Maryland’s attorney general and Department of the Environment are suing the District of Columbia’s water and sewer authority over a massive sewage spill that polluted the Potomac River earlier this year.
Attorney General Anthony Brown announced Monday that his office and the environment department had filed the complaint against DC Water, which owns the Potomac Interceptor sewer line, for failing to assess and institute improvements in their infrastructure.
A 72-inch section of the sewer line collapsed on Jan. 19, sending roughly 240 million gallons of untreated wastewater and “catastrophic” levels of pollutants into the Potomac River.
In a lawsuit filed in Montgomery County Circuit Court, Maryland officials accused DC Water, an independent authority of the District of Columbia, of negligence and violating state water pollution laws.
“DC Water knew this aging infrastructure was corroding, yet it delayed repairs and failed in its duty to protect this treasured waterway,” Brown said in a news release. “We are going to court to make sure they make it right for Marylanders.”
The U.S. Department of Justice filed a Clean Water Act complaint against the authority and the District of Columbia the same day Maryland announced its lawsuit.
The DOJ is seeking “financial penalties, sewer assessment and rehabilitation projects, and pollutant mitigation work to remedy DC Water’s failure to operate its sewer system in compliance with the Clean Water Act and its permits,” the department said in a news release.
DC Water officials said in a statement that they are “fully committed to the long-term rehabilitation of the Potomac Interceptor.”

Complete the following:
[a] Answer these questions from the sewage spill article:
(i) On what date did the section of the sewer line collapse?
(ii) In which court did Maryland officials file their lawsuit?
(iii) Under what federal law did the U.S. Department of Justice file its complaint?
[b] Rewrite the stretch of the sewage spill article from "In a lawsuit" through "announced its lawsuit.", putting "gross negligence" in place of "negligence".
The rows have no connection to the sewage spill article.

Dataset:

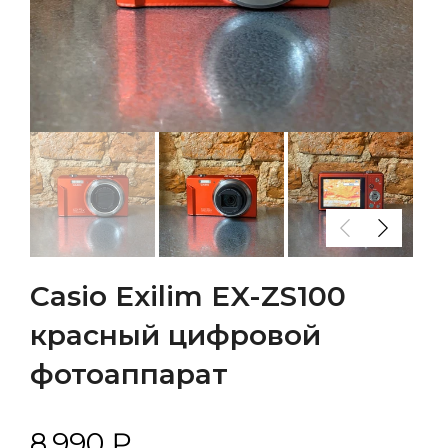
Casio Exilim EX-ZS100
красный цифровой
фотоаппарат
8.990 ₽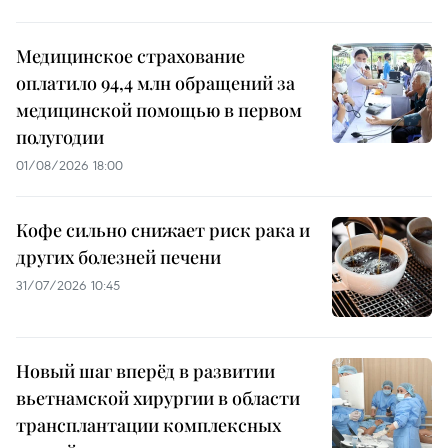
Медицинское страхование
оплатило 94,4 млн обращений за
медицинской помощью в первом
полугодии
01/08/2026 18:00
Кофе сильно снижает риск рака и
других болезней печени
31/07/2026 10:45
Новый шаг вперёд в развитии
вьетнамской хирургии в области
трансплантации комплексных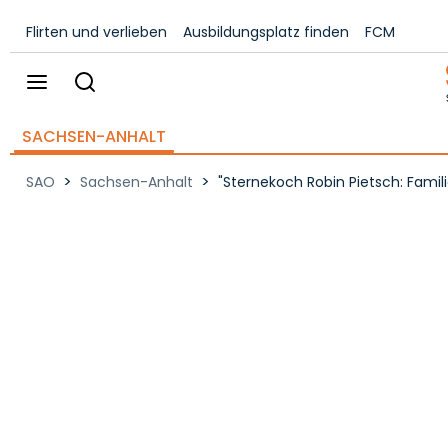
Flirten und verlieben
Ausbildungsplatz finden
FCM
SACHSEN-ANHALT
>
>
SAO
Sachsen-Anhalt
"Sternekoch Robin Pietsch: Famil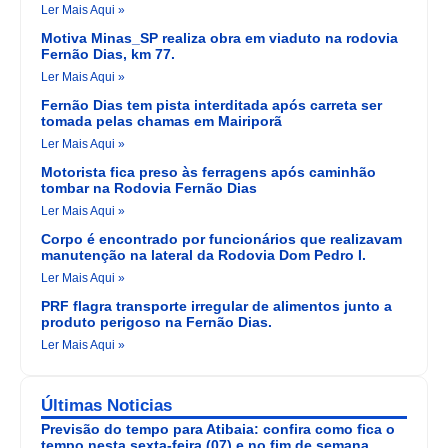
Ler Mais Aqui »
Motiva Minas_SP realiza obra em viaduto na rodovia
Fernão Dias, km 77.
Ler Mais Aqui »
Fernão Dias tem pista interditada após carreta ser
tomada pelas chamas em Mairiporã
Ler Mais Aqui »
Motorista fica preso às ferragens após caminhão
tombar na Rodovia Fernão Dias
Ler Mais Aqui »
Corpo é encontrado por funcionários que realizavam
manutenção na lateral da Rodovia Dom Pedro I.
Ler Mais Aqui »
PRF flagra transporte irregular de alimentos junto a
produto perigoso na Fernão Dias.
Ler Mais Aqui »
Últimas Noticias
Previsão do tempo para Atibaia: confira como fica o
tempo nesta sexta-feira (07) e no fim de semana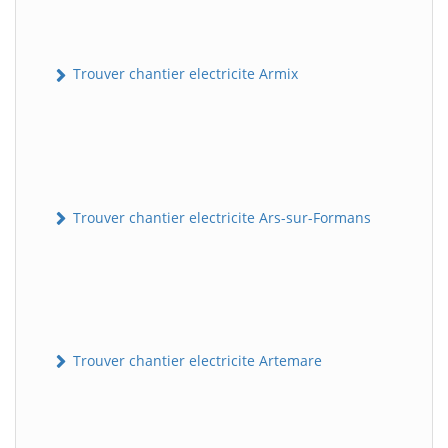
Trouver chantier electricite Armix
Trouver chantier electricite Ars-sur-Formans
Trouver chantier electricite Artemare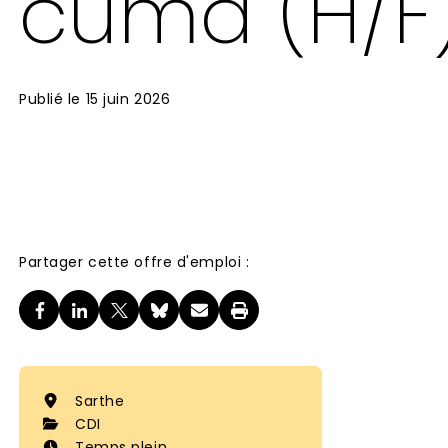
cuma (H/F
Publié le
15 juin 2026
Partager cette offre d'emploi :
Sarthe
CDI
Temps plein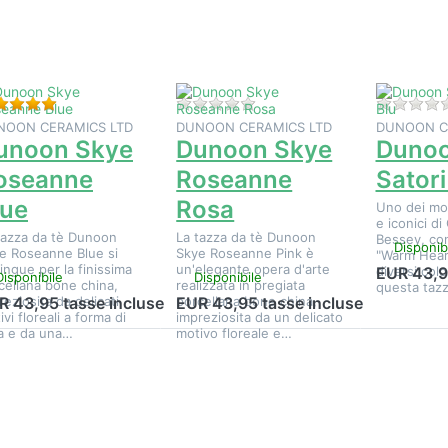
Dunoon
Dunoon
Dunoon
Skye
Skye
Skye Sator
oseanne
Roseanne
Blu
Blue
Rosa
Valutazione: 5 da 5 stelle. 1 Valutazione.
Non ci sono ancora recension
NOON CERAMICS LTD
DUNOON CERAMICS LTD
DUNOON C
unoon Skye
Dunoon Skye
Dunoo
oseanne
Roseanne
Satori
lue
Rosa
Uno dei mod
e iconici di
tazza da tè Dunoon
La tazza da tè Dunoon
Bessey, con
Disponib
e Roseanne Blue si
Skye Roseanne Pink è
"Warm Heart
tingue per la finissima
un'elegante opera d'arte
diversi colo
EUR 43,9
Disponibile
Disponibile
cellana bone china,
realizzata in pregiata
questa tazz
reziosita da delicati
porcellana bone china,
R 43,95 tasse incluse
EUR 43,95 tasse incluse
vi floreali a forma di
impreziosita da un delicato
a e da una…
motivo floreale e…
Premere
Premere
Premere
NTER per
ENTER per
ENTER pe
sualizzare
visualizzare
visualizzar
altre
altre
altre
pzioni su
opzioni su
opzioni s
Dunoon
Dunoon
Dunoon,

Solutions by task:
[a]
(i) Jan. 19
(ii) Montgomery County Circuit Court
(iii) The Clean Water Act

[b]
In a lawsuit filed in Montgomery County Circuit Court, Maryland officials accused DC Water, an independent authority of the District of Columbia, of gross negligence and violating state water pollution laws.
“DC Water knew this aging infrastructure was corroding, yet it delayed repairs and failed in its duty to protect this treasured waterway,” Brown said in a news release. “We are going to court to make sure they make it right for Marylanders.”
The U.S. Department of Justice filed a Clean Water Act complaint against the authority and the District of Columbia the same day Maryland announced its lawsuit.